The fallout continues from El Paso Corp.’s announcement to revise downward its oil and gas reserves by 41%, with at least three class action lawsuits filed by the end of the week. El Paso announced the changes late Tuesday, and investor confidence has eroded since (see Daily GPI, Feb. 19).

Atlanta-based Chitwood & Harley LLP’s class action lawsuit was filed late Thursday against Chairman Ronald Kuehn Jr., CEO Douglas Foshee and CFO D. Dwight Clark in U.S. District Court for the Southern District of Texas (No. H-04-0635).

Chitwood’s complaint asserts violations of the Securities Exchange Act of 1934 and violations of various generally acceptable accounting practice (GAAP) and industry rules. Specifically, the complaint charges the defendants with “issuing materially false and misleading statements regarding El Paso’s financial results and reported reserves,” and as a result of their conduct, “El Paso was able to inflate its stock price, maintain its credit rating, and maintain its status in the energy industry as a leader.”

According to a statement by Chitwood, “the magnitude of the writedown of the reserves shocked the market and, quoting one analyst, ‘suggests to us that prior management had significantly overstated the productive capacity of the company’s gas reserves.’ Another analyst is quoted as alleging that El Paso had ‘prematurely booked’ certain reserves before securing necessary permission to develop the assets.”

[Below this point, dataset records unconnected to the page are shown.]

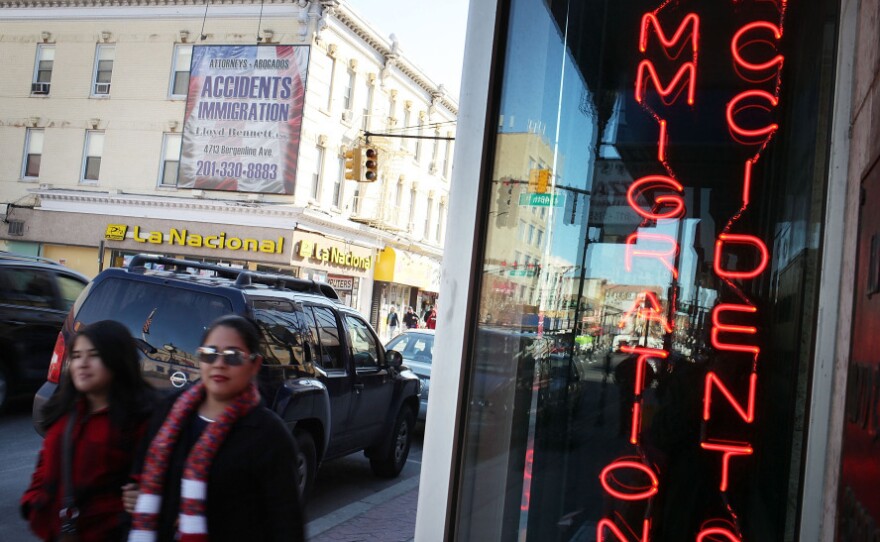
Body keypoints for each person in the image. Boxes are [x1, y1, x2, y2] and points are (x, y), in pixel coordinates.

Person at [126, 314, 305, 542]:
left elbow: (286, 524)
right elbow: (140, 484)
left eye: (232, 356)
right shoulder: (169, 413)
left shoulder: (269, 435)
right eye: (210, 354)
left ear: (254, 365)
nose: (219, 364)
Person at [21, 320, 154, 542]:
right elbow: (45, 462)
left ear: (116, 360)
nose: (82, 363)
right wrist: (33, 501)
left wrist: (144, 498)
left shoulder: (139, 420)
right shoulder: (64, 409)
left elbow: (152, 479)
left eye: (93, 355)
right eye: (77, 355)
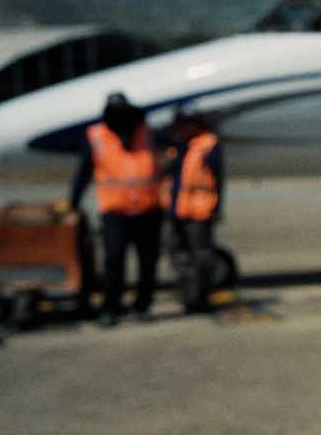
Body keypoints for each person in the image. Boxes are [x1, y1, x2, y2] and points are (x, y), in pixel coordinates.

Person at [69, 92, 163, 327]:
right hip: (115, 210)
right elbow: (84, 172)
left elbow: (174, 152)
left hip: (148, 208)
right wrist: (73, 202)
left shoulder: (147, 132)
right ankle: (111, 306)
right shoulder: (96, 136)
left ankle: (143, 304)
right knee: (114, 258)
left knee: (148, 261)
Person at [163, 110, 224, 309]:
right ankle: (190, 295)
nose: (181, 128)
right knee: (179, 255)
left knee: (202, 256)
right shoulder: (178, 146)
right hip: (177, 210)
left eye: (185, 124)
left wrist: (216, 208)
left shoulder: (208, 144)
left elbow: (218, 179)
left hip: (200, 211)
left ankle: (202, 296)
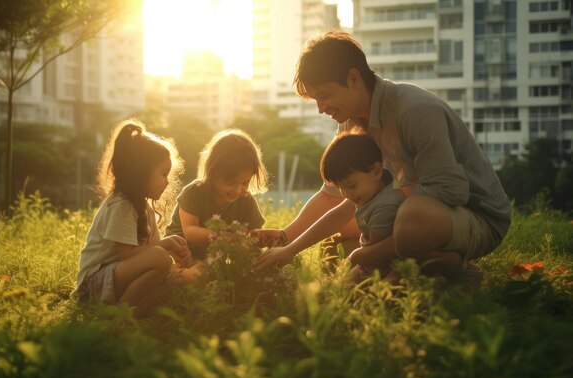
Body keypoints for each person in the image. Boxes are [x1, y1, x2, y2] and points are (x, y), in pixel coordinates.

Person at [254, 29, 511, 282]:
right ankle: (434, 265)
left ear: (354, 78)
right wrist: (286, 242)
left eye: (325, 96)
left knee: (411, 216)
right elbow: (335, 197)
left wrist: (374, 249)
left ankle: (443, 267)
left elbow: (451, 191)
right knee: (340, 241)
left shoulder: (413, 111)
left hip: (475, 216)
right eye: (316, 101)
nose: (321, 109)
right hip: (410, 215)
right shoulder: (350, 121)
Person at [72, 120, 196, 318]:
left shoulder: (144, 209)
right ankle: (121, 315)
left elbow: (154, 253)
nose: (167, 182)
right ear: (141, 174)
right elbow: (127, 254)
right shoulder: (122, 205)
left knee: (171, 283)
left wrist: (179, 260)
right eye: (164, 174)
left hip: (117, 280)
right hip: (94, 286)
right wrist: (166, 246)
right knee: (160, 259)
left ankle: (130, 309)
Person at [254, 131, 404, 278]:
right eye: (340, 188)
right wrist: (287, 244)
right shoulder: (373, 190)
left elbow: (374, 258)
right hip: (369, 265)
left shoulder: (384, 207)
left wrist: (353, 260)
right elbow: (337, 216)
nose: (347, 194)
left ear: (377, 171)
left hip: (379, 270)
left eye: (351, 185)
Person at [166, 128, 269, 260]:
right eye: (230, 183)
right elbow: (190, 232)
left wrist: (260, 241)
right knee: (199, 274)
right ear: (213, 174)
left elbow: (254, 237)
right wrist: (227, 237)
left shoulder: (246, 201)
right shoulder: (194, 192)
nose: (238, 190)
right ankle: (176, 275)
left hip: (214, 260)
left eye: (245, 183)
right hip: (181, 254)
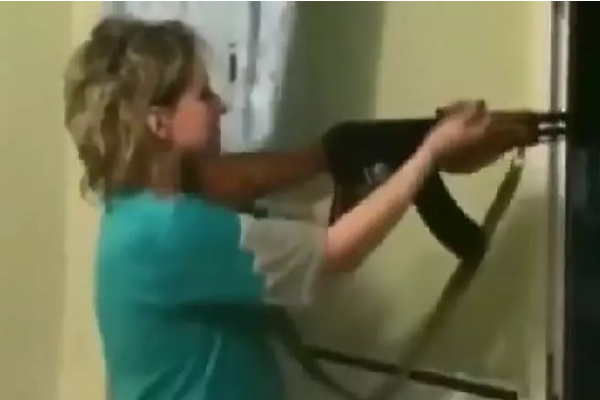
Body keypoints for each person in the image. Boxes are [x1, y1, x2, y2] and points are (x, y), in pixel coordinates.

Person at [63, 16, 535, 400]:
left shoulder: (133, 218)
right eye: (203, 95)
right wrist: (430, 153)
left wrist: (347, 158)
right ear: (159, 123)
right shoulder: (171, 231)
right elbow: (334, 253)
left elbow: (267, 215)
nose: (220, 106)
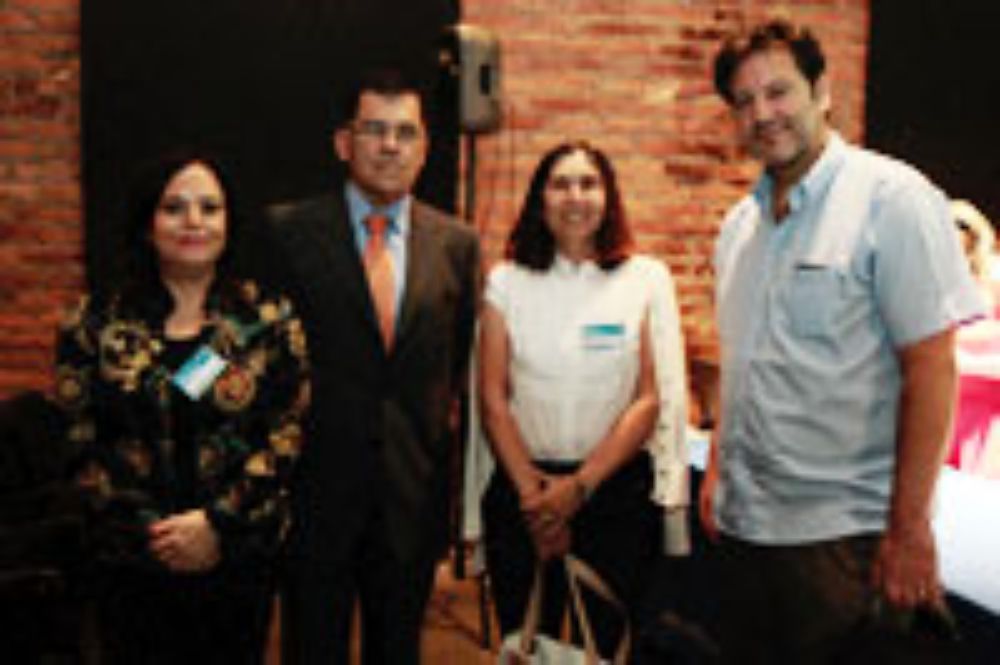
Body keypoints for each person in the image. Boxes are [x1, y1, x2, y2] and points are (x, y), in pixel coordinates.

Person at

Another class action lawsuit, filed Friday by New York-based Fruchter & Twersky LLP, also was filed in Texas’s southern district court (No. 04-632). It alleges that the defendants violated Sections 10(b) and 20(a) of the Securities Exchange Act of 1934, and Rule 10b-5, “by issuing a series of material misrepresentations to the market” in a period between 2000 and Feb. 17 “thereby artificially inflating the price of El Paso securities.”

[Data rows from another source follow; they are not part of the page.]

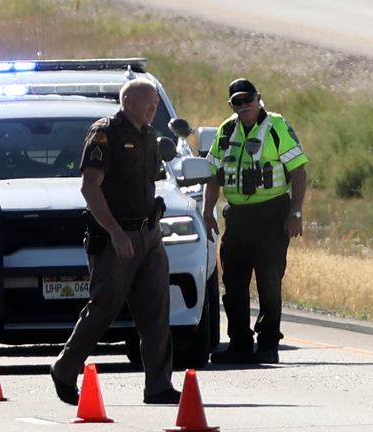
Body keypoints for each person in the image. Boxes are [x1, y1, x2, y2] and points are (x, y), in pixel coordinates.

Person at [52, 72, 179, 407]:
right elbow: (90, 187)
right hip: (116, 237)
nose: (153, 109)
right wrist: (116, 233)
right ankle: (65, 369)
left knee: (156, 311)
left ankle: (159, 386)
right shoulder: (105, 133)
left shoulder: (149, 134)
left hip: (149, 234)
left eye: (156, 103)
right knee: (104, 308)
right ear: (127, 102)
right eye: (148, 103)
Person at [210, 77, 308, 365]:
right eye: (237, 101)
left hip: (272, 214)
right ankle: (239, 344)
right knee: (233, 283)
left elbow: (299, 171)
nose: (244, 105)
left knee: (269, 282)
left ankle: (267, 344)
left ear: (258, 97)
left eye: (248, 99)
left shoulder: (277, 126)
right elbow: (213, 174)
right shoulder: (226, 130)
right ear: (231, 105)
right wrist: (206, 211)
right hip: (237, 217)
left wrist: (296, 212)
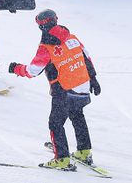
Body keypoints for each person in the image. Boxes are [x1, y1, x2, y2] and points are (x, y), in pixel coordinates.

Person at [8, 9, 101, 171]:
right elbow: (86, 57)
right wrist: (93, 79)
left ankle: (62, 159)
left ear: (41, 26)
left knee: (55, 123)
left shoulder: (46, 46)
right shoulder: (72, 38)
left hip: (64, 89)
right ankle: (84, 152)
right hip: (83, 86)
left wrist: (16, 68)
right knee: (77, 116)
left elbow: (33, 70)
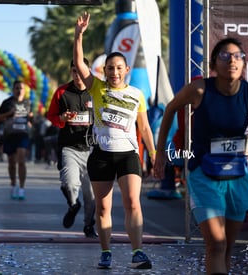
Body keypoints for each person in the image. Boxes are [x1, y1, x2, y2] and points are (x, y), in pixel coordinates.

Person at [154, 37, 248, 275]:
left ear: (243, 64)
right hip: (204, 175)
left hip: (236, 176)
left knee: (227, 247)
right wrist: (161, 152)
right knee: (216, 243)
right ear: (214, 63)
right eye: (225, 56)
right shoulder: (200, 89)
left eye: (237, 56)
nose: (232, 60)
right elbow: (170, 108)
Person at [73, 12, 156, 269]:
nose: (115, 72)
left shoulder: (136, 94)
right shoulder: (96, 88)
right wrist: (79, 34)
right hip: (102, 155)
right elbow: (78, 63)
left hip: (128, 155)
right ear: (104, 71)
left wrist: (154, 154)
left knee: (133, 202)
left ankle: (137, 252)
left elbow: (144, 127)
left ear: (126, 70)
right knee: (103, 209)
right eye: (110, 68)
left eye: (119, 68)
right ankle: (106, 252)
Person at [47, 58, 97, 238]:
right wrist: (62, 118)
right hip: (69, 148)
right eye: (74, 71)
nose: (77, 75)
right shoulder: (62, 92)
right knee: (70, 183)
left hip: (92, 150)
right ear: (70, 72)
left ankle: (89, 225)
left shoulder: (96, 91)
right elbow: (51, 115)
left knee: (91, 194)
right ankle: (73, 205)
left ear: (88, 70)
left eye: (80, 71)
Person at [0, 80, 32, 200]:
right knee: (11, 163)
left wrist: (31, 120)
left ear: (24, 90)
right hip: (10, 135)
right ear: (13, 90)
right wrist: (9, 113)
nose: (19, 90)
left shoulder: (28, 103)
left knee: (21, 160)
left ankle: (22, 188)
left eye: (21, 88)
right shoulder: (7, 103)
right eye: (17, 88)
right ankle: (13, 184)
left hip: (22, 135)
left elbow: (30, 118)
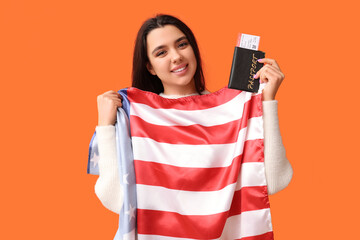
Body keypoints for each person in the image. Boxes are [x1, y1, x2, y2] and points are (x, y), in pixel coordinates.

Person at [94, 13, 293, 221]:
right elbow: (116, 199)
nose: (176, 56)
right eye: (161, 52)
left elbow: (274, 180)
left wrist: (267, 102)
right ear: (150, 67)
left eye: (182, 45)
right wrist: (105, 127)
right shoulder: (137, 119)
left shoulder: (233, 112)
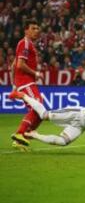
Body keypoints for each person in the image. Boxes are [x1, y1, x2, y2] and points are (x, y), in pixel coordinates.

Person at [11, 19, 43, 151]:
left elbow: (13, 65)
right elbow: (19, 65)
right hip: (26, 81)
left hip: (24, 82)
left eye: (37, 28)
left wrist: (14, 84)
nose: (36, 31)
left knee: (40, 111)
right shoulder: (24, 43)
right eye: (33, 28)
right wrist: (35, 73)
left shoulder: (28, 44)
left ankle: (21, 138)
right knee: (37, 106)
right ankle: (20, 133)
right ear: (26, 30)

Specifically, Fruchter’s lawsuit alleges that the defendants “caused El Paso to report in its public filings, press releases and other public statements favorable financial results by, among other things, artificially inflating the company’s reported reserves as it relates to oil and natural gas.” It alleges that among other things, the “defendants failed to disclose that the company’s estimates were based on improperly manipulated reported reserve estimates that deviated from industry standards and resulted in a knowingly false high estimate of reported reserves.”

El Paso has contacted the Securities and Exchange Commission (SEC) about the reserve changes and it has hired an outside law firm to investigate the inflated reports. However, Rodney D. Erskine, who was president of El Paso Production Co. during the period in question, resigned last November (see Daily GPI, Nov. 17, 2003). Lisa A. Stewart, an Apache Corp. veteran, was hired as president of El Paso’s production and non-regulated operations and took over Feb. 1 (see Daily GPI, Jan. 13).

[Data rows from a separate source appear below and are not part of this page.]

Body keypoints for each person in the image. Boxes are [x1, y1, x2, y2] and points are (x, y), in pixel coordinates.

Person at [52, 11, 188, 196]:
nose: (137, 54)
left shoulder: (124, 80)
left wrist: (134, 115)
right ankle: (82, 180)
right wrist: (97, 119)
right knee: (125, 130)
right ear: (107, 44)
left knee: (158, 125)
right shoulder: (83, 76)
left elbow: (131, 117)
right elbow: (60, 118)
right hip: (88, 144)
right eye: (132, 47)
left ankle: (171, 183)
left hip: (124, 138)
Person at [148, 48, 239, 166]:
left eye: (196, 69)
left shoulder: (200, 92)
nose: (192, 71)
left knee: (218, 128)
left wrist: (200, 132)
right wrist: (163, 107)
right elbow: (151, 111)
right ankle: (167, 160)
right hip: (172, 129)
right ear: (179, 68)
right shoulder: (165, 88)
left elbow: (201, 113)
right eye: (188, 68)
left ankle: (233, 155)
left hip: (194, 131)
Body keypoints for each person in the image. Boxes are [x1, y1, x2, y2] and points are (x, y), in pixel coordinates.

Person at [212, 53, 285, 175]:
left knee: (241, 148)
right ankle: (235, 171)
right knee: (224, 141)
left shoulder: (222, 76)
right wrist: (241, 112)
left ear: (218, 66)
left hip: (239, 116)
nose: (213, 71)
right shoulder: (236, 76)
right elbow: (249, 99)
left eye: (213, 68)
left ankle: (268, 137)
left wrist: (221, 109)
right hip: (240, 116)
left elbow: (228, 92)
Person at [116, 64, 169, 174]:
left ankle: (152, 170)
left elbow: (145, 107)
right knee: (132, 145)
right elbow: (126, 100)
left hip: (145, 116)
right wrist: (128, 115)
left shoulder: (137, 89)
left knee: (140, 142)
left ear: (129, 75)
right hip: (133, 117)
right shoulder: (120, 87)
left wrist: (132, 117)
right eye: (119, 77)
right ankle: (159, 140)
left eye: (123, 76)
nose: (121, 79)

UBS analyst Ronald Barone said in a research note that he found it “interesting” that El Paso was apparently blaming the revision and ceiling test charges on its merger with The Coastal Corp. two years ago (see Daily GPI, Feb. 1, 2001). Erskine had worked for Coastal until the merger when he joined El Paso.

In its last regulatory filing before the El Paso merger was completed, Coastal stated in its year-end 2000 SEC filing that for the sixth consecutive year it had added proved reserves “that were more than triple our production volumes.” In the filing, Coastal reported proved natural gas reserves of 4.2 Tcfe, about 21% higher than in 1999.